TRECHO =
Era uma vez uma andorinha que ficou para trás durante a migração anual por conta de um amor que não deu certo. Ela encontrou a estátua do príncipe feliz, coberta de ouro, com olhos de safira e um grande rubi enfeitando sua espada. A estátua encerrava a alma de um príncipe taciturno e um coração de chumbo. Aos poucos, andorinha e estátua tornam-se amigos. A ave transforma-se em mensageira do bom príncipe, e doa suas riquezas aos pobres. No fim, temos um coração quebrado e uma andorinha congelada, os itens mais preciosos desta cidade pacata. Poderia ser dos irmãos Grimm, mas é Oscar Wilde. E isso faz toda a diferença.
O príncipe feliz foi publicado em 1888, mas já possui a essência do Oscar Wilde que mais tarde nos legaria ‘O retrato de Dorian Gray’. É um conto com múltiplas facetas, preocupado com a beleza da linguagem, sutil mas feroz em suas críticas, e com um olhar particularmente aguçado sobre a natureza humana. A começar pela andorinha. A ave que inicia o conto é uma vítima do belo por ele mesmo, da maneira mais superficial possível. Apaixona-se por um junco, um belo junco, que não fala, apenas se movimenta de acordo com o vento. Mas é um junco muito bonito. Seus amigos, tão ou mais superficiais, taxam a relação de ridícula. Não por ser impossível, mas porque a amada não possui dinheiro, e ainda por cima vem de uma família muito grande. Vale lembrar que até o nome do animal escolhido remete a essa característica. No original, andorinha vira Swallow, palavra cuja grafia é bastante próxima de Shallow (superficial).
Após a migração dos pássaros, a andorinha perde todo o interesse no amado junco. Ela é terrivelmente calada, ligada à terra e ainda por cima está dando em cima do bendito vento. A andorinha deixa então a relação que ela mesma criou e parte em busca dos amigos, em rota migratória para o Egito. No caminho, passa pela cidade do Príncipe Feliz, representado por uma magnífica estátua, folheada a ouro e com gemas preciosas no lugar dos olhos e do botão da espada. O monumento foi erigido pelos governantes da cidade, e serve de símbolo de conduta para seu povo. A mensagem é bastante clara. Seja rico e belo, e serás feliz. Ou assim parece. Pois dentro da bela estátua encontra-se a alma do falecido príncipe, não tão feliz assim.
Não que ele achasse isso em vida. Protegido da miséria por muros altos, sem interesse de desbravar além daquele limite, o príncipe sentia-se agradado. Ali fazia tudo que lhe dava prazer. Por isso julgava-se realmente feliz. O castelo em que vivia era uma espécie de casulo, do tipo que até hoje colocamos em prática, com nossas grades, porteiros, alarmes e etc. Nos aprisionamos voluntariamente para podermos negar a miséria do próximo. Mas a estátua foi posta num pedestal alto demais, e o príncipe não pode mais negar o que acontecia em sua cidade. Mas estava preso neste pedestal, nada podendo fazer.

[Registros de dados salvos]
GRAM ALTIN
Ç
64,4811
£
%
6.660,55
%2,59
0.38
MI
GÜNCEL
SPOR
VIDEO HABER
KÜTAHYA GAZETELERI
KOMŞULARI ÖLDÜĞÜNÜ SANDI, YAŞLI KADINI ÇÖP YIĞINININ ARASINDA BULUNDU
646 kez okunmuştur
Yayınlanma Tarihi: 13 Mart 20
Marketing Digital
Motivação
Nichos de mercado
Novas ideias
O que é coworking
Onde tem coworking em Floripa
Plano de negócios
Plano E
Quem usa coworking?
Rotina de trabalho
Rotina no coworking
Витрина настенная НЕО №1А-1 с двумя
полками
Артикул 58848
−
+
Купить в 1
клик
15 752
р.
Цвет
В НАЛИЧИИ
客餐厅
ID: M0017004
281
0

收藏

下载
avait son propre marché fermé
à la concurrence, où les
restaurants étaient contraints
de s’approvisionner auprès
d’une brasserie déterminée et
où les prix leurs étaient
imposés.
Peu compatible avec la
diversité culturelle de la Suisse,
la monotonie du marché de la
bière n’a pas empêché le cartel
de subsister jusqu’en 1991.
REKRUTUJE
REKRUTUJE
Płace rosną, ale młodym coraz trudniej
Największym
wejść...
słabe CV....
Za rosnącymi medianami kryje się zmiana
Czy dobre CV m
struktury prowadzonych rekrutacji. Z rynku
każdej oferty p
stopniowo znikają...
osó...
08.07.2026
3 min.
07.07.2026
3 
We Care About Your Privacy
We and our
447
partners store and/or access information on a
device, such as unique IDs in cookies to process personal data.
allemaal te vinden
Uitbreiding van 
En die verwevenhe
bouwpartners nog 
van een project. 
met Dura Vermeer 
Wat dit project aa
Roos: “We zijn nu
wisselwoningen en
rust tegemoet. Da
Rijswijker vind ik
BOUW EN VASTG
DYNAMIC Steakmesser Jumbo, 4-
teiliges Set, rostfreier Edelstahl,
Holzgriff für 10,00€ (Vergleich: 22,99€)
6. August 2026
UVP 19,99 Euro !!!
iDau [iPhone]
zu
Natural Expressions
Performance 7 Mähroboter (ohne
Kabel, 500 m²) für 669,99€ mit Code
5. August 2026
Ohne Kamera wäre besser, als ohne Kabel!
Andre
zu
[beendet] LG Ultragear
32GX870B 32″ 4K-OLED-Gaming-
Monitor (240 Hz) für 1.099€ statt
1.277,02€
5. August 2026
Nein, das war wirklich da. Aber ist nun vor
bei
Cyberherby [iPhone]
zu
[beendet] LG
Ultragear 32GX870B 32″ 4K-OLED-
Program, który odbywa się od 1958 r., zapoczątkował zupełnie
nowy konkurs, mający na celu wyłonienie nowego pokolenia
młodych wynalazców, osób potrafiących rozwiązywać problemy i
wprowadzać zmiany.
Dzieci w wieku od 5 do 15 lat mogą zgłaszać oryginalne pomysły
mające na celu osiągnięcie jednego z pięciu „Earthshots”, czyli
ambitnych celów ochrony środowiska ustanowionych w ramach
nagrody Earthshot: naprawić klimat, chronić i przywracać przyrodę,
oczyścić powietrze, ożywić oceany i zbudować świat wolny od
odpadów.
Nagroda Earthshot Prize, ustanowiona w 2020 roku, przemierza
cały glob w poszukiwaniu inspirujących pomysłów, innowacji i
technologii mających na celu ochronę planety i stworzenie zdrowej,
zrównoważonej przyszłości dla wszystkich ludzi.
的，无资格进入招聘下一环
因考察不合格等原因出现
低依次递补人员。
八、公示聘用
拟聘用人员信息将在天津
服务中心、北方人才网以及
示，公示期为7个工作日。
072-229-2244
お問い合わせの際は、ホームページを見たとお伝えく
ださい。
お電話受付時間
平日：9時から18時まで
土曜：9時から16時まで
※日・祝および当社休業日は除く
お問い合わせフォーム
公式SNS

O QUE FAZER =
(a) Redigite a parte do trecho sobre O príncipe feliz que começa nas palavras com "Era uma vez" e termina em "toda a diferença.".
(b) Segundo o trecho sobre O príncipe feliz, em que ano o conto foi publicado?

RESPOSTAS POR ITEM =
(a)
Era uma vez uma andorinha que ficou para trás durante a migração anual por conta de um amor que não deu certo. Ela encontrou a estátua do príncipe feliz, coberta de ouro, com olhos de safira e um grande rubi enfeitando sua espada. A estátua encerrava a alma de um príncipe taciturno e um coração de chumbo. Aos poucos, andorinha e estátua tornam-se amigos. A ave transforma-se em mensageira do bom príncipe, e doa suas riquezas aos pobres. No fim, temos um coração quebrado e uma andorinha congelada, os itens mais preciosos desta cidade pacata. Poderia ser dos irmãos Grimm, mas é Oscar Wilde. E isso faz toda a diferença.

(b) Em 1888.